> _PROBLEM TO SOLVE_
Below are records; reply with nothing but the number of lines in them that contain "meublée".

Saved data entries
*****
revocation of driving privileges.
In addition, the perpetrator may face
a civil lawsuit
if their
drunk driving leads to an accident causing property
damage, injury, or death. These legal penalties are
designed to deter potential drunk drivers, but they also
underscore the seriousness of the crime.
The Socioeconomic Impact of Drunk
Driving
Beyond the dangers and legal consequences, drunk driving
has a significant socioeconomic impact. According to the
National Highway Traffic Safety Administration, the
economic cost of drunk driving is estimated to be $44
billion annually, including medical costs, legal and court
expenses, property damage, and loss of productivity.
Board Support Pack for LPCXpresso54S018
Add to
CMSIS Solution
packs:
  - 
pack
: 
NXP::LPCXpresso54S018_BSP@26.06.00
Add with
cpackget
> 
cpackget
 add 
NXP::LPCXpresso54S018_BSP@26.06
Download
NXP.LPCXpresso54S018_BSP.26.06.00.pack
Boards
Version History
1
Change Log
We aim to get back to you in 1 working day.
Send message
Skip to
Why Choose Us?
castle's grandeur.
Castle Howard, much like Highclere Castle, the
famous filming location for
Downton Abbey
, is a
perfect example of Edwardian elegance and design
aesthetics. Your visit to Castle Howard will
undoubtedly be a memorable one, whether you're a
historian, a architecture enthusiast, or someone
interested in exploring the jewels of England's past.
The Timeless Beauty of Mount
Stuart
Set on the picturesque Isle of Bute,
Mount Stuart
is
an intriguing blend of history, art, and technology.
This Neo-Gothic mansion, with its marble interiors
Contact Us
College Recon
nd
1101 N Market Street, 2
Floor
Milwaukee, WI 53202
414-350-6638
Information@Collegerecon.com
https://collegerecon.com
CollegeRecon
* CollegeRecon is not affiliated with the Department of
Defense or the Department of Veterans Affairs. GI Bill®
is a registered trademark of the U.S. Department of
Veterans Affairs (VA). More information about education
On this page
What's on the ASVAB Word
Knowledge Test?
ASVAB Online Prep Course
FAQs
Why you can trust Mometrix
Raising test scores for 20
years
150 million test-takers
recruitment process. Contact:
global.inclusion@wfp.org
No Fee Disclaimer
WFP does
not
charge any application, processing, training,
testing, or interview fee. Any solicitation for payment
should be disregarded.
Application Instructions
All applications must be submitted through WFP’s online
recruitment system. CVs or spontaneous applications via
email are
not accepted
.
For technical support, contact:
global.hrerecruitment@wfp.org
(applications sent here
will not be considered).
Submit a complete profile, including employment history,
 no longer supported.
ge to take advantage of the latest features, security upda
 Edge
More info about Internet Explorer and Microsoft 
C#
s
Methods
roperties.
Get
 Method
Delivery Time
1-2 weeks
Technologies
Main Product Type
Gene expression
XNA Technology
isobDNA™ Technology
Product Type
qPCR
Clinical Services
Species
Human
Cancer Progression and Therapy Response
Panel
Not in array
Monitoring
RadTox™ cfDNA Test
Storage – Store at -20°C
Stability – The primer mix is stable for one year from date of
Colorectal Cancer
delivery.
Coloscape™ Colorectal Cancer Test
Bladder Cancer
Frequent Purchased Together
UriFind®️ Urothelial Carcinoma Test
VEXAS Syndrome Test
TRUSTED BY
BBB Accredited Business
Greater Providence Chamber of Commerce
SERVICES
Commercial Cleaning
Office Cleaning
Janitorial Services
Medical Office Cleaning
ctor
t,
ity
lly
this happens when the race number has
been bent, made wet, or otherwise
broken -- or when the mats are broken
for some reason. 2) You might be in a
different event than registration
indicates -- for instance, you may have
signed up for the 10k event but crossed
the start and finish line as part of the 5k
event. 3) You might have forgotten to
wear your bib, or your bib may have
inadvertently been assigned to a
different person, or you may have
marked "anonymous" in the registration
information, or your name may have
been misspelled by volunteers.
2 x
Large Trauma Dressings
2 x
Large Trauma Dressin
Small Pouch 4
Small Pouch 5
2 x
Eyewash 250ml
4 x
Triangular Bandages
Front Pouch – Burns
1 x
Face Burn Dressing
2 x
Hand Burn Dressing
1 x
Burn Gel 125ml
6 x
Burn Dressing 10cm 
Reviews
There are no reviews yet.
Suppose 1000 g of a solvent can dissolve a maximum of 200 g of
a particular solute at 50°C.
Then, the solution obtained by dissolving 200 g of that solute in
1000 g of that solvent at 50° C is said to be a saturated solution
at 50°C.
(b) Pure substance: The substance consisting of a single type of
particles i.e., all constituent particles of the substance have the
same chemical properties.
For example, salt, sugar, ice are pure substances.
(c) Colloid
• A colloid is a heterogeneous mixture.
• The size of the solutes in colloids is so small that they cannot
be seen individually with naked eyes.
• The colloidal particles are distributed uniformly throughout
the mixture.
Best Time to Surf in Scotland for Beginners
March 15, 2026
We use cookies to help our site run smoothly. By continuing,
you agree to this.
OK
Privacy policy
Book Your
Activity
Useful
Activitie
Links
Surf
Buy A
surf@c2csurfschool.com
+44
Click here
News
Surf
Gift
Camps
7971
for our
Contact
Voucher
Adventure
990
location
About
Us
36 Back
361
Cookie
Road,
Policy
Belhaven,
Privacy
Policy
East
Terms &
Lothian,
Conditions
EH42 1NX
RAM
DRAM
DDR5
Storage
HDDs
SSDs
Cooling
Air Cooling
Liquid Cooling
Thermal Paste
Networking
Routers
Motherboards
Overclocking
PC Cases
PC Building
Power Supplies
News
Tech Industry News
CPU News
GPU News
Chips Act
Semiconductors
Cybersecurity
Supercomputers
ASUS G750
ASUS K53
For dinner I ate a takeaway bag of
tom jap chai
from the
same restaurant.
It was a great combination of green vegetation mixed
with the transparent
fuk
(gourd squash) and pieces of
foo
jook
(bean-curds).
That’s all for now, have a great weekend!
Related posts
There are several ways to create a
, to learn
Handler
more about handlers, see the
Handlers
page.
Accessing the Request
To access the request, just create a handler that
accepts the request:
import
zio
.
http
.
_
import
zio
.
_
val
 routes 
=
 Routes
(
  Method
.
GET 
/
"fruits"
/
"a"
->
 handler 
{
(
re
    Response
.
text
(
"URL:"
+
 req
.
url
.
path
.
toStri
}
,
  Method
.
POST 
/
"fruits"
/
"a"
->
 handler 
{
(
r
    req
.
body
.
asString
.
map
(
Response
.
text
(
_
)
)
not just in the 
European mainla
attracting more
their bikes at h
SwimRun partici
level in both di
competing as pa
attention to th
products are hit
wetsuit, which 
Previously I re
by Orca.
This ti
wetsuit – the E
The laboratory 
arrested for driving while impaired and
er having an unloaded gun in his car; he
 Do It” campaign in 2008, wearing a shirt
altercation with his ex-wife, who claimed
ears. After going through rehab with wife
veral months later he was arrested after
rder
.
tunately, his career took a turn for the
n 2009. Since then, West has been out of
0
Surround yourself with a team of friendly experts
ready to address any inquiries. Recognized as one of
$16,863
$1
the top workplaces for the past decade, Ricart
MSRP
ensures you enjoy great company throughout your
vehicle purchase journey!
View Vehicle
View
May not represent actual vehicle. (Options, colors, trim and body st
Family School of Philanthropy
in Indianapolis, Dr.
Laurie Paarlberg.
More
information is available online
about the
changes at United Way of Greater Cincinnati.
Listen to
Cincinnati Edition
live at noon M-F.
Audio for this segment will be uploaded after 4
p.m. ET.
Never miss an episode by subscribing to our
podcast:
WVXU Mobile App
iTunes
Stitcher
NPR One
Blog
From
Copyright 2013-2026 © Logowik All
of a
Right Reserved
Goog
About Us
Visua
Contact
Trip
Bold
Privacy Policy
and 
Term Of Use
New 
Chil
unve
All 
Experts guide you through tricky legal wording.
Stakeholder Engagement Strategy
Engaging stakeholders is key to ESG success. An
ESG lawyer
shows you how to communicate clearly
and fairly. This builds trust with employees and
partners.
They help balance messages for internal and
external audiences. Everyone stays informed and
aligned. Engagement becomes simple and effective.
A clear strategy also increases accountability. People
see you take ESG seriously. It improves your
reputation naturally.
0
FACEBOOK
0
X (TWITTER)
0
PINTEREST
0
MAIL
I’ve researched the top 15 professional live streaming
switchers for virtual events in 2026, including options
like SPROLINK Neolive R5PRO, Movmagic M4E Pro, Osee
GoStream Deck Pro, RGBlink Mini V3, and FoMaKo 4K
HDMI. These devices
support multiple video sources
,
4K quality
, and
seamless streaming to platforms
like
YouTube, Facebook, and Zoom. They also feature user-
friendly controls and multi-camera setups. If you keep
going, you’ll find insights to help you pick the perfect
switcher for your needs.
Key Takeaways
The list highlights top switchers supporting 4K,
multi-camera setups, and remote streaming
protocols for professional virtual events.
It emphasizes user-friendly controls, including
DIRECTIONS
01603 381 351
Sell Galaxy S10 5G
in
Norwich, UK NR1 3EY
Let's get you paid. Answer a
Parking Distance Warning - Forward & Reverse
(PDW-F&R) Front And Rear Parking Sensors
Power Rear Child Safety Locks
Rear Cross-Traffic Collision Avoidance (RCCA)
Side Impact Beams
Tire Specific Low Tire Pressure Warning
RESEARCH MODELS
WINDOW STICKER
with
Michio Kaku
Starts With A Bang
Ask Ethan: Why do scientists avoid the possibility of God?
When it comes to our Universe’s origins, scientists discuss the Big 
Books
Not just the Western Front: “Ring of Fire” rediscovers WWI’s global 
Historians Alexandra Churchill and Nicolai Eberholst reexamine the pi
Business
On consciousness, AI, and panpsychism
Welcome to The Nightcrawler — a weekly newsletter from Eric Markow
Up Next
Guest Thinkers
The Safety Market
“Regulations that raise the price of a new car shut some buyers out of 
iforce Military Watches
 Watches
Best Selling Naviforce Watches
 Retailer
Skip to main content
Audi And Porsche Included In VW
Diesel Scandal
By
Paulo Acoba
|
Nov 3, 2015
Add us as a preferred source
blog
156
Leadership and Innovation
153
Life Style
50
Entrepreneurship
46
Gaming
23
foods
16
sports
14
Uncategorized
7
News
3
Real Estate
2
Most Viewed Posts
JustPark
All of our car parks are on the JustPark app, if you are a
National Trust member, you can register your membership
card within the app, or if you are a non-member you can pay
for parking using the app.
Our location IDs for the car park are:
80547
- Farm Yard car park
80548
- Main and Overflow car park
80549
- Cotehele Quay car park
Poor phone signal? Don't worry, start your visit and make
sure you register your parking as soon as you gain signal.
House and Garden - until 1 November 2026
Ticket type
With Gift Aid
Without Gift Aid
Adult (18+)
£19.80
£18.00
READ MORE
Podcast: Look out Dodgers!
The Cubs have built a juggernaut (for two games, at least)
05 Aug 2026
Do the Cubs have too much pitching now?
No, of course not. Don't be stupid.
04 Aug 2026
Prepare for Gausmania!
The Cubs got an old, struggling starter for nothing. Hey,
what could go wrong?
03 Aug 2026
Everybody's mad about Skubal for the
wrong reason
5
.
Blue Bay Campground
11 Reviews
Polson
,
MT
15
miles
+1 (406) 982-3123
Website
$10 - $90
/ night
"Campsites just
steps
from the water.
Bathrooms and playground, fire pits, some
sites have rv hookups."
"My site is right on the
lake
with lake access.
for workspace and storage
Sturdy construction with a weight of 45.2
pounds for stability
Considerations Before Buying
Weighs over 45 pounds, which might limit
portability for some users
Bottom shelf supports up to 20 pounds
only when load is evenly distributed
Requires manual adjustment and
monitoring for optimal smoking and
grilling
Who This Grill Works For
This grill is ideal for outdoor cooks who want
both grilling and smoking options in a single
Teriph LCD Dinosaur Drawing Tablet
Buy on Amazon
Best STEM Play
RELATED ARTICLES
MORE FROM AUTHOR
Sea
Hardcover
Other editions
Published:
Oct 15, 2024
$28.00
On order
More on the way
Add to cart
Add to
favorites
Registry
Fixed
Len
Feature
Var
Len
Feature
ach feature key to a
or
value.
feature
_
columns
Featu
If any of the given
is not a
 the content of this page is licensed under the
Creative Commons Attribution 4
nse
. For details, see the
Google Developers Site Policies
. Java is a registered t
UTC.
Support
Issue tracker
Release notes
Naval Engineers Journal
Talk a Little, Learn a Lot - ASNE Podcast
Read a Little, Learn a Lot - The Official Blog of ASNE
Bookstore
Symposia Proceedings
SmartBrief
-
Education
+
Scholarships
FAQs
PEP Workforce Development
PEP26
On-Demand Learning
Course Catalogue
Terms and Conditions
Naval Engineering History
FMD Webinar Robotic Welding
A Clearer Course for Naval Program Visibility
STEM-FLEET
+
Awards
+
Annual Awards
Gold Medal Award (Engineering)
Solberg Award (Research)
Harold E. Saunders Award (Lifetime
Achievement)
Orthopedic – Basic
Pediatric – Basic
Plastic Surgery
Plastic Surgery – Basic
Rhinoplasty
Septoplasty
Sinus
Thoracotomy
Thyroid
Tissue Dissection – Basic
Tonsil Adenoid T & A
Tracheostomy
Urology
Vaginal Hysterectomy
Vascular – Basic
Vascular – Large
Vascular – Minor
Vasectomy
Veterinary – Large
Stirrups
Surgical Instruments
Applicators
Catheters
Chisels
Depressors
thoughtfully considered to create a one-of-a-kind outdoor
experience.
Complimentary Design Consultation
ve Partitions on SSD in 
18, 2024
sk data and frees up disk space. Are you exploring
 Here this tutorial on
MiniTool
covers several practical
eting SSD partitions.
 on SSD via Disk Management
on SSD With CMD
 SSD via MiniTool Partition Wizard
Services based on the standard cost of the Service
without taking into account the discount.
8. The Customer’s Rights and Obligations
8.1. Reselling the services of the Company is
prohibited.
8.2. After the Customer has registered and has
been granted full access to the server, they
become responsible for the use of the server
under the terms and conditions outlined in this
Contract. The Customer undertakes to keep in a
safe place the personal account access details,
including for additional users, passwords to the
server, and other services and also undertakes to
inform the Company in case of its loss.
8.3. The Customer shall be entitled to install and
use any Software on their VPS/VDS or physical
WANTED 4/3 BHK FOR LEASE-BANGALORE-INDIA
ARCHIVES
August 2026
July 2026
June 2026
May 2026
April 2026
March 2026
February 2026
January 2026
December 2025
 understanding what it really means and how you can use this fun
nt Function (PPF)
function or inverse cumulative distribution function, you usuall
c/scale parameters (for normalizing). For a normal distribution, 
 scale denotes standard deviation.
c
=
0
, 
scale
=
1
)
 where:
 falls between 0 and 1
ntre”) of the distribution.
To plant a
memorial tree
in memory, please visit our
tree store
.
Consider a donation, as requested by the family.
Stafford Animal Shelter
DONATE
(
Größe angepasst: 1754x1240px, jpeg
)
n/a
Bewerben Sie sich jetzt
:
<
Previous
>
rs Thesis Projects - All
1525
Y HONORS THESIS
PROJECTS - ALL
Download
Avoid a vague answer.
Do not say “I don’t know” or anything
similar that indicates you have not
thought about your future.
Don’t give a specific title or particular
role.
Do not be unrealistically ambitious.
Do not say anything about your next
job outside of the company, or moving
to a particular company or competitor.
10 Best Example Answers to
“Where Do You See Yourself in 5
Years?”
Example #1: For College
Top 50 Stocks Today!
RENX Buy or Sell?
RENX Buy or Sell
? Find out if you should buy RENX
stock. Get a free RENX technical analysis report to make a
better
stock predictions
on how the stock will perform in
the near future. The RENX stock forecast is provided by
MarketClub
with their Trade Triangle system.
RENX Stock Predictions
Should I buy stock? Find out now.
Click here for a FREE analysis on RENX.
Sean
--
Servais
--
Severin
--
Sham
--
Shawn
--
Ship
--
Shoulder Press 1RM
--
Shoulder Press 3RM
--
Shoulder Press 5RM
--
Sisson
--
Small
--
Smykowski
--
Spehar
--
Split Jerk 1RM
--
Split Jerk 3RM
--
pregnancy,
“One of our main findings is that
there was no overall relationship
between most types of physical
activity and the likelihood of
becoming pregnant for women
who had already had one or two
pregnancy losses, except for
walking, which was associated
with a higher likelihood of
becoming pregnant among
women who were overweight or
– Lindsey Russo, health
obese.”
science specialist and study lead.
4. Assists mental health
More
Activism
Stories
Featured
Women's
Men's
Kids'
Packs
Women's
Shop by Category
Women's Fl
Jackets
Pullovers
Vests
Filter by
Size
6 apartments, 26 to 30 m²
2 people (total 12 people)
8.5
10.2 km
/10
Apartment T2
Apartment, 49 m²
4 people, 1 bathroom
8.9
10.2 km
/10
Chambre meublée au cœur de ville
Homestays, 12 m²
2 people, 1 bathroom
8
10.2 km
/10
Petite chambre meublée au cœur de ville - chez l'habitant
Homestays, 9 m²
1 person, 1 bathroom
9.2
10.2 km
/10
*****
> _ANSWER SECTION_
2